I figured out a method that works ~35% faster than your 6bits+Carmack+sqrt code, at least with my CPU (x86) and programming language (C/C++). Your results may vary, especially because I don't know how the Java factor will play out.
My approach is threefold:
First, filter out obvious answers. This includes negative numbers and looking at the last 4 bits. (I found looking at the last six didn't help.) I also answer yes for 0. (In reading the code below, note that my input is
if( x < 0 || (x&2) || ((x & 7) == 5) || ((x & 11) == 8) ) return false;
if( x == 0 ) return true;
Next, check if it's a square modulo 255 = 3 * 5 * 17. Because that's a product of three distinct primes, only about 1/8 of the residues mod 255 are squares.

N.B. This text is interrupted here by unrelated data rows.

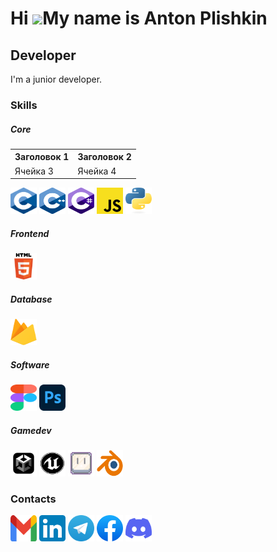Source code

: Hi ![](https://user-images.githubusercontent.com/18350557/176309783-0785949b-9127-417c-8b55-ab5a4333674e.gif)My name is Anton Plishkin
======================================================================================================================================

Developer
---------

I'm a junior developer. 


### Skills

##### Core
<html>

 </head> 
 <body>
  <table>
   <tr><th>Заголовок 1</th><th>Заголовок 2</th></tr>
   <tr><td>Ячейка 3</td><td>Ячейка 4</td></tr>
  </table>
 </body>
</html>
<p align="left">
<a href="https://docs.microsoft.com/en-us/cpp/?view=msvc-170" target="_blank" rel="noreferrer"><img src="https://github.com/AntonPlishkin/AntonPlishkin/blob/main/Assets/1%20Core/C.svg" width="42" height="42" alt="C" /></a><a<pre>
<a href="https://docs.microsoft.com/en-us/cpp/?view=msvc-170" target="_blank" rel="noreferrer"><img src="https://github.com/AntonPlishkin/AntonPlishkin/blob/main/Assets/1%20Core/C%2B%2B.svg" width="42" height="42" alt="C++"/></a><a<pre>
<a href="https://learn.microsoft.com/en-us/dotnet/csharp/" target="_blank" rel="noreferrer"><img src="https://github.com/AntonPlishkin/AntonPlishkin/blob/main/Assets/1%20Core/C_sharp.svg" width="42" height="42" alt="C#"/></a><a<pre>
<a href="https://www.javascript.com/" target="_blank" rel="noreferrer"><img src="https://github.com/AntonPlishkin/AntonPlishkin/blob/main/Assets/1%20Core/JavaScript.svg" width="42" height="42" alt="JavaScript"/></a><a<pre>
<a href="https://www.python.org/" target="_blank" rel="noreferrer"><img src="https://github.com/AntonPlishkin/AntonPlishkin/blob/main/Assets/1%20Core/python.svg" width="42" height="42" alt="Python"/></a><a
</p>

##### Frontend
<p align="left">
<img src="https://github.com/AntonPlishkin/AntonPlishkin/blob/main/Assets/2%20Frontend/HTML5.svg" width="42" height="42" alt="HTML5" /></a><a
</p>

##### Database
<p align="left">
<a href="https://firebase.google.com/" target="_blank" rel="noreferrer"><img src="https://github.com/AntonPlishkin/AntonPlishkin/blob/main/Assets/3%20Database/Firebase.svg" width="42" height="42" alt="Firebase" /></a><a
</p>

##### Software
<p align="left">
<a href="https://www.figma.com/" target="_blank" rel="noreferrer"><img src="https://github.com/AntonPlishkin/AntonPlishkin/blob/main/Assets/4%20Software/Figma.svg" width="42" height="42" alt="Figma" /></a><a<pre>
<a href="https://www.adobe.com/products/photoshop.html" target="_blank" rel="noreferrer"><img src="https://github.com/AntonPlishkin/AntonPlishkin/blob/main/Assets/4%20Software/Adobe_Photoshop.svg" width="42" height="42" alt="Photoshop" /></a><a
</p>
  
##### Gamedev
<p align="left">
<a href="https://unity.com/" target="_blank" rel="noreferrer"><img src="https://github.com/AntonPlishkin/AntonPlishkin/blob/main/Assets/5%20Gamedev/Unity.png" width="42" height="42" alt="Unity" /></a><a<pre>
<a href="https://www.unrealengine.com/en-US" target="_blank" rel="noreferrer"><img src="https://github.com/AntonPlishkin/AntonPlishkin/blob/main/Assets/5%20Gamedev/Unreal_Engine.svg" width="42" height="42" alt="Unreal Engine" /></a><a<pre>
<a href="https://www.aseprite.org/" target="_blank" rel="noreferrer"><img src="https://github.com/AntonPlishkin/AntonPlishkin/blob/main/Assets/5%20Gamedev/aseprite.svg" width="42" height="42" alt="Asperite" /></a><a<pre>
<a href="https://www.blender.org/" target="_blank" rel="noreferrer"><img src="https://github.com/AntonPlishkin/AntonPlishkin/blob/main/Assets/5%20Gamedev/blender.svg" width="42" height="42" alt="Blender" /></a><a
</p>
  
### Contacts
<p align="left">
<a href="mailto:ianton2525@gmail.com" target="_blank" rel="noreferrer"><img src="https://github.com/AntonPlishkin/AntonPlishkin/blob/main/Assets/6%20Contacts/Gmail.svg" width="42" height="42" alt="Gmail" /></a><a<pre>
<a href="https://www.linkedin.com/in/anton-plishkin/" target="_blank" rel="noreferrer"><img src="https://github.com/AntonPlishkin/AntonPlishkin/blob/main/Assets/6%20Contacts/LinkedIn.svg" width="42" height="42" alt="LinkedIn" /></a><a<pre>
<a href="https://t.me/Anculo" target="_blank" rel="noreferrer"><img src="https://github.com/AntonPlishkin/AntonPlishkin/blob/main/Assets/6%20Contacts/Telegram.svg" width="42" height="42" alt="Telegram" /></a><a<pre>
<a href="https://www.facebook.com/anton.plishkin.sherman" target="_blank" rel="noreferrer"><img src="https://github.com/AntonPlishkin/AntonPlishkin/blob/main/Assets/6%20Contacts/Facebook.svg" width="42" height="42" alt="Facebook" /></a><a<pre>
<a href="https://discord.com/users/yenott" target="_blank" rel="noreferrer"><img src="https://github.com/AntonPlishkin/AntonPlishkin/blob/main/Assets/6%20Contacts/discord.svg" width="42" height="42" alt="Discord" /></a><a
</p>

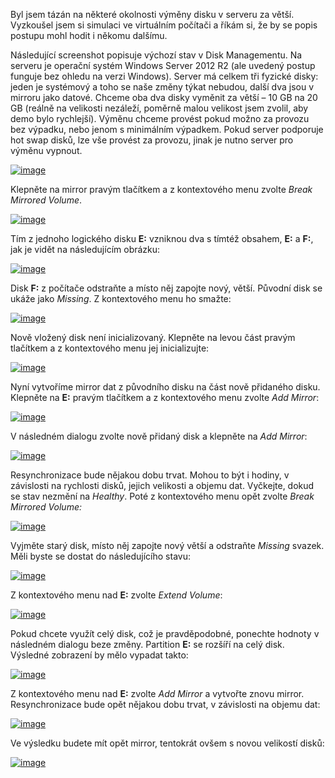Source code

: <!-- dcterms:identifier = aspnetcz#5467 -->
<!-- dcterms:title = Jak vyměnit v serveru disk za větší -->
<!-- dcterms:abstract = Byl jsem tázán na některé okolnosti výměny disku v serveru za větší. Vyzkoušel jsem si simulaci ve virtuálním počítači a říkám si, že by se popis postupu mohl hodit i někomu dalšímu. -->
<!-- np9:categoryId = 1 -->
<!-- x4w:category = Tipy, triky -->
<!-- np9:authorId = 1 -->
<!-- np9:authorEmail = michal.valasek@altairis.cz -->
<!-- dcterms:creator = Michal Altair Valášek -->
<!-- dcterms:created = 2018-04-25T16:36:45.987+02:00 -->
<!-- dcterms:dateAccepted = 2018-04-25T16:36:46+02:00 -->
<!-- x4w:pictureWidth = 150 -->
<!-- x4w:pictureHeight = 150 -->
<!-- x4w:pictureUrl = /perex-pictures/20180425-jak-vymenit-v-serveru-disk-za-vetsi.jpg -->

Byl jsem tázán na některé okolnosti výměny disku v serveru za větší. Vyzkoušel jsem si simulaci ve virtuálním počítači a říkám si, že by se popis postupu mohl hodit i někomu dalšímu.

Následující screenshot popisuje výchozí stav v Disk Managementu. Na serveru je operační systém Windows Server 2012 R2 (ale uvedený postup funguje bez ohledu na verzi Windows). Server má celkem tři fyzické disky: jeden je systémový a toho se naše změny týkat nebudou, další dva jsou v mirroru jako datové. Chceme oba dva disky vyměnit za větší – 10 GB na 20 GB (reálně na velikosti nezáleží, poměrně malou velikost jsem zvolil, aby demo bylo rychlejší). Výměnu chceme provést pokud možno za provozu bez výpadku, nebo jenom s minimálním výpadkem. Pokud server podporuje hot swap disků, lze vše provést za provozu, jinak je nutno server pro výměnu vypnout.

[![image](http://www.aspnet.cz/Files/20180425-image_thumb.png "image")](http://www.aspnet.cz/Files/20180425-image_2.png)

Klepněte na mirror pravým tlačítkem a z kontextového menu zvolte *Break Mirrored Volume*.

[![image](http://www.aspnet.cz/Files/20180425-image_thumb_1.png "image")](http://www.aspnet.cz/Files/20180425-image_4.png)

Tím z jednoho logického disku **E:** vzniknou dva s tímtéž obsahem, **E:** a **F:**, jak je vidět na následujícím obrázku:

[![image](http://www.aspnet.cz/Files/20180425-image_thumb_2.png "image")](http://www.aspnet.cz/Files/20180425-image_6.png)

Disk **F:** z počítače odstraňte a místo něj zapojte nový, větší. Původní disk se ukáže jako *Missing*. Z kontextového menu ho smažte:

[![image](http://www.aspnet.cz/Files/20180425-image_thumb_3.png "image")](http://www.aspnet.cz/Files/20180425-image_8.png)

Nově vložený disk není inicializovaný. Klepněte na levou část pravým tlačítkem a z kontextového menu jej inicializujte:

[![image](http://www.aspnet.cz/Files/20180425-image_thumb_4.png "image")](http://www.aspnet.cz/Files/20180425-image_10.png)

Nyní vytvoříme mirror dat z původního disku na část nově přidaného disku. Klepněte na **E:** pravým tlačítkem a z kontextového menu zvolte *Add Mirror*:

[![image](http://www.aspnet.cz/Files/20180425-image_thumb_5.png "image")](http://www.aspnet.cz/Files/20180425-image_12.png)

V následném dialogu zvolte nově přidaný disk a klepněte na *Add Mirror*:

[![image](http://www.aspnet.cz/Files/20180425-image_thumb_6.png "image")](http://www.aspnet.cz/Files/20180425-image_14.png)

Resynchronizace bude nějakou dobu trvat. Mohou to být i hodiny, v závislosti na rychlosti disků, jejich velikosti a objemu dat. Vyčkejte, dokud se stav nezmění na *Healthy*. Poté z kontextového menu opět zvolte *Break Mirrored Volume:*

[![image](http://www.aspnet.cz/Files/20180425-image_thumb_7.png "image")](http://www.aspnet.cz/Files/20180425-image_16.png)

Vyjměte starý disk, místo něj zapojte nový větší a odstraňte *Missing* svazek. Měli byste se dostat do následujícího stavu:

[![image](http://www.aspnet.cz/Files/20180425-image_thumb_8.png "image")](http://www.aspnet.cz/Files/20180425-image_18.png)

Z kontextového menu nad **E:** zvolte *Extend Volume*:

[![image](http://www.aspnet.cz/Files/20180425-image_thumb_9.png "image")](http://www.aspnet.cz/Files/20180425-image_20.png)

Pokud chcete využít celý disk, což je pravděpodobné, ponechte hodnoty v následném dialogu beze změny. Partition **E:** se rozšíří na celý disk. Výsledné zobrazení by mělo vypadat takto:

[![image](http://www.aspnet.cz/Files/20180425-image_thumb_10.png "image")](http://www.aspnet.cz/Files/20180425-image_22.png)

Z kontextového menu nad **E:** zvolte *Add Mirror* a vytvořte znovu mirror. Resynchronizace bude opět nějakou dobu trvat, v závislosti na objemu dat:

[![image](http://www.aspnet.cz/Files/20180425-image_thumb_11.png "image")](http://www.aspnet.cz/Files/20180425-image_24.png)

Ve výsledku budete mít opět mirror, tentokrát ovšem s novou velikostí disků:

[![image](http://www.aspnet.cz/Files/20180425-image_thumb_12.png "image")](http://www.aspnet.cz/Files/20180425-image_26.png)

However, in my experience, calling the modulo operator (%) costs more than the benefit one gets, so I use bit tricks involving 255 = 2^8-1 to compute the residue. (For better or worse, I am not using the trick of reading individual bytes out of a word, only bitwise-and and shifts.)
int64 y = x;
y = (y & 4294967295LL) + (y >> 32); y = (y & 65535) + (y >> 16); y = (y & 255) + ((y >> 8) & 255) + (y >> 16); // At this point, y is between 0 and 511. More code can reduce it farther.